SCA is a tool for mapping the sum of theory-driven analytical decisions that could justifiably have been taken when analysing quantitative data. Researchers demarcate every possible analytical pathway and then calculate the results of each. Rather than reporting a handful of analyses in their paper, they report all results of all theoretically defensible analyses . . .
Here’s the relevant methods paper on specification curve analysis, by Uri Simonsohn, Joseph Simmons, and Leif Nelson, which seems similar to what Sara Steegen, Francis Tuerlinckx, Wolf Vanpaemel and I called the multiverse analysis.
It makes sense that a good idea will come up in different settings with some differences in details. Forking paths in methodology as well as data coding and analysis, one might say.
Anyway, here’s what Orben and Przybylski report:
Three hundred and seventy-two justifiable specifications for the YRBS, 40,966 plausible specifications for the MTF and a total of 603,979,752 defensible specifications for the MCS were identified. Although more than 600 million specifications might seem high, this number is best understood in relation to the total possible iterations of dependent (six analysis options) and independent variables (224 + 225 – 2 analysis options) and whether co-variates are included (two analysis options). . . . The number rises even higher, to 2.5 trillion specifications, for the MCS if any combination of co-variates (212 analysis options) is included.
Given this, and to reduce computational time, we selected 20,004 specifications for the MCS.
I love it that their multiverse was so huge they needed to drastically prune it by only including 20,000 analyses.
How did they choose this particular subset?
We included specifications of all used measures per se, and any combinations of measures found in the previous literature, and then supplemented these with other randomly selected combinations. . . . After noting all specifications, the result of every possible combination of these specifications was computed for each dataset.

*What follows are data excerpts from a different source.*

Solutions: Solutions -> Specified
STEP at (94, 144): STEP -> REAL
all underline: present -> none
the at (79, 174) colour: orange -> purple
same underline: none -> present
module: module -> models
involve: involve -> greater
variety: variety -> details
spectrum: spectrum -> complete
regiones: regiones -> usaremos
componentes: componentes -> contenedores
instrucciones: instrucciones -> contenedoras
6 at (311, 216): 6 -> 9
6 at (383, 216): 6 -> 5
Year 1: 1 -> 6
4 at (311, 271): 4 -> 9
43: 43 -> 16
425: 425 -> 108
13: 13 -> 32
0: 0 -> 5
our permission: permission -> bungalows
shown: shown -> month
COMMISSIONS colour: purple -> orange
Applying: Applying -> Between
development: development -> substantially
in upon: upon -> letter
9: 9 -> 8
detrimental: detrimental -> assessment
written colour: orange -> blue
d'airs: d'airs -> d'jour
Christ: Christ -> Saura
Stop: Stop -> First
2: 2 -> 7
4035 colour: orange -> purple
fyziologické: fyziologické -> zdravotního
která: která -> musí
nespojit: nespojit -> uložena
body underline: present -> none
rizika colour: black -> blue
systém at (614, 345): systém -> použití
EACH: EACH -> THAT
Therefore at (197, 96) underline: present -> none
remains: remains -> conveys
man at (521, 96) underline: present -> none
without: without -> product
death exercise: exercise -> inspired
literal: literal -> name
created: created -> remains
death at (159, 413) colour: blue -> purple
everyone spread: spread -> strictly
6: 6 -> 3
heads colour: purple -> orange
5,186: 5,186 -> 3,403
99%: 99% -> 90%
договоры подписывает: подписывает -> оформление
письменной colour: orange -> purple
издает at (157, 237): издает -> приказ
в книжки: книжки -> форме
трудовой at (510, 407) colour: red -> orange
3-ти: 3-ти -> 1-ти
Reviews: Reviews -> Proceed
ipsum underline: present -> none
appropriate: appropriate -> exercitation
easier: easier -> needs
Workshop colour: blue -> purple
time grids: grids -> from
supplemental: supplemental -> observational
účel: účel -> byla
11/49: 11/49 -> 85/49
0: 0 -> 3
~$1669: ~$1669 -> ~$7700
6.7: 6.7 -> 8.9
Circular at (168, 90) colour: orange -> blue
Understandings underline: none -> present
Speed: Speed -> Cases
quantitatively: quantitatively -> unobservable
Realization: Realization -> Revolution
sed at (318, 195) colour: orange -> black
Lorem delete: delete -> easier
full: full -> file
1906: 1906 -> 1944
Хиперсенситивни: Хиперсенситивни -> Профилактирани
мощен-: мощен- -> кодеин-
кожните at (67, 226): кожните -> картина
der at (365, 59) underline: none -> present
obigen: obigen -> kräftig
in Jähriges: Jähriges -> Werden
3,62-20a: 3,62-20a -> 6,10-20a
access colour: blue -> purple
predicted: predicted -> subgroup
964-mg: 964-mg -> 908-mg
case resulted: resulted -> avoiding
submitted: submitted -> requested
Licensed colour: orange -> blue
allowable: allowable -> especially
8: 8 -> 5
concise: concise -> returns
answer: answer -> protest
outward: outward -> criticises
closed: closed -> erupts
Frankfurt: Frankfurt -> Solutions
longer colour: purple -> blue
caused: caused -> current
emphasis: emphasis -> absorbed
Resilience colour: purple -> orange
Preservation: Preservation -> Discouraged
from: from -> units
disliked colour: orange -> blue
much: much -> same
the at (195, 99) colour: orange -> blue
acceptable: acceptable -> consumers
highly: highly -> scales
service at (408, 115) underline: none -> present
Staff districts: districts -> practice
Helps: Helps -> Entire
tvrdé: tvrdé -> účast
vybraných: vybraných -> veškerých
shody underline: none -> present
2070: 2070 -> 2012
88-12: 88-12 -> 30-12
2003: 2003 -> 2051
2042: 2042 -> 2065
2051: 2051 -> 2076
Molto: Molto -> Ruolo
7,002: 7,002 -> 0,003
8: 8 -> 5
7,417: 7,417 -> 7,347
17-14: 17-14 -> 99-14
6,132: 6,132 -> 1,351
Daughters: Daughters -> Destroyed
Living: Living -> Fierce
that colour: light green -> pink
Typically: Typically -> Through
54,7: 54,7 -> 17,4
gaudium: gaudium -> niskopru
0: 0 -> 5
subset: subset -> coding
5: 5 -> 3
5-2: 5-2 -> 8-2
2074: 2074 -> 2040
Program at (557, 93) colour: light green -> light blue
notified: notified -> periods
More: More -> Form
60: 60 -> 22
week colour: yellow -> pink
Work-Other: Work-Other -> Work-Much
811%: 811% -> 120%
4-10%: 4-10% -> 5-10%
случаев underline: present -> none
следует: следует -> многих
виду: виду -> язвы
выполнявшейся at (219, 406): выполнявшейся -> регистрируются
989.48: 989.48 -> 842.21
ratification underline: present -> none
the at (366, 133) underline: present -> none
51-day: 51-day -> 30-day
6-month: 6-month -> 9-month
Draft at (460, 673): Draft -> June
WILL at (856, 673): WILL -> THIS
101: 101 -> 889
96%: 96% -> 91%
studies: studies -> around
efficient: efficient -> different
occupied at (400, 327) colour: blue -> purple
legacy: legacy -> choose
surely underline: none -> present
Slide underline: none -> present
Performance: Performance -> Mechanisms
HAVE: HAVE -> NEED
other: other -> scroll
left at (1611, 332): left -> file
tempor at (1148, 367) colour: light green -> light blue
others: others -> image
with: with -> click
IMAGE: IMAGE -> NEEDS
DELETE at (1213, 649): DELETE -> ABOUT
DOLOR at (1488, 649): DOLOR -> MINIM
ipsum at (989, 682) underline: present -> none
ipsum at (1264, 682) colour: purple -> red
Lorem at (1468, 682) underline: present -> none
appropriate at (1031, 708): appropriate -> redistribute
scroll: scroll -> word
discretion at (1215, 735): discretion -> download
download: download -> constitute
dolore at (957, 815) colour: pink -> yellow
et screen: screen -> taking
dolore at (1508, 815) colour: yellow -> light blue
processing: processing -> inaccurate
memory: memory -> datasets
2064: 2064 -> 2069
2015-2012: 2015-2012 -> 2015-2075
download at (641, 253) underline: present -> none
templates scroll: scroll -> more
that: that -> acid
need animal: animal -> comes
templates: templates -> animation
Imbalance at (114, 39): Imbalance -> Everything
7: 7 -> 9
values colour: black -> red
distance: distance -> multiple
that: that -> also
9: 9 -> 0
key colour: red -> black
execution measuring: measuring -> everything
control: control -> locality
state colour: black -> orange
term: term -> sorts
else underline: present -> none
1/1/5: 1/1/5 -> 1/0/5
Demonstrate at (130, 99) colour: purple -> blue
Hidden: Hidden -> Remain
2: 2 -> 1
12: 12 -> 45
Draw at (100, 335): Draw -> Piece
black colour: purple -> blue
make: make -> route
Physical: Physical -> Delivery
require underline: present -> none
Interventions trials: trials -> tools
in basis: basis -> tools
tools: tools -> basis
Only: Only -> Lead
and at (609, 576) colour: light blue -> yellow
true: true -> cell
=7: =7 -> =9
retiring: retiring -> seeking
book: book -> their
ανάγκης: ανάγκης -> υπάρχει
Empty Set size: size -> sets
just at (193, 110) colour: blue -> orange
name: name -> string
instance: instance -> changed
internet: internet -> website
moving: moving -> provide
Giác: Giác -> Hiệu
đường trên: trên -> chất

I wonder if they could’ve found even more researcher degrees of freedom by considering rules for data coding and exclusion, which is what we focused on in our multiverse paper. (I’m also thinking of the article discussed the other day that excluded all but 687 out of 5342 observations.)
Ultimately I think the right way to analyze this sort of data is through a multilevel model, not a series of separate estimates and p-values.
But I do appreciate that they went to the trouble to count up 603,979,752 paths. This is important, because I think a lot of people don’t realize the weakness of many published claims based on p-values (an issue we discussed in a recent comment thread here, when Ethan wrote: “I think lots of what’s discussed on this blog and a cause of common lay errors in probability comes down to, ‘It’s tempting to believe that you can’t get all of this just by chance, but you can.'”).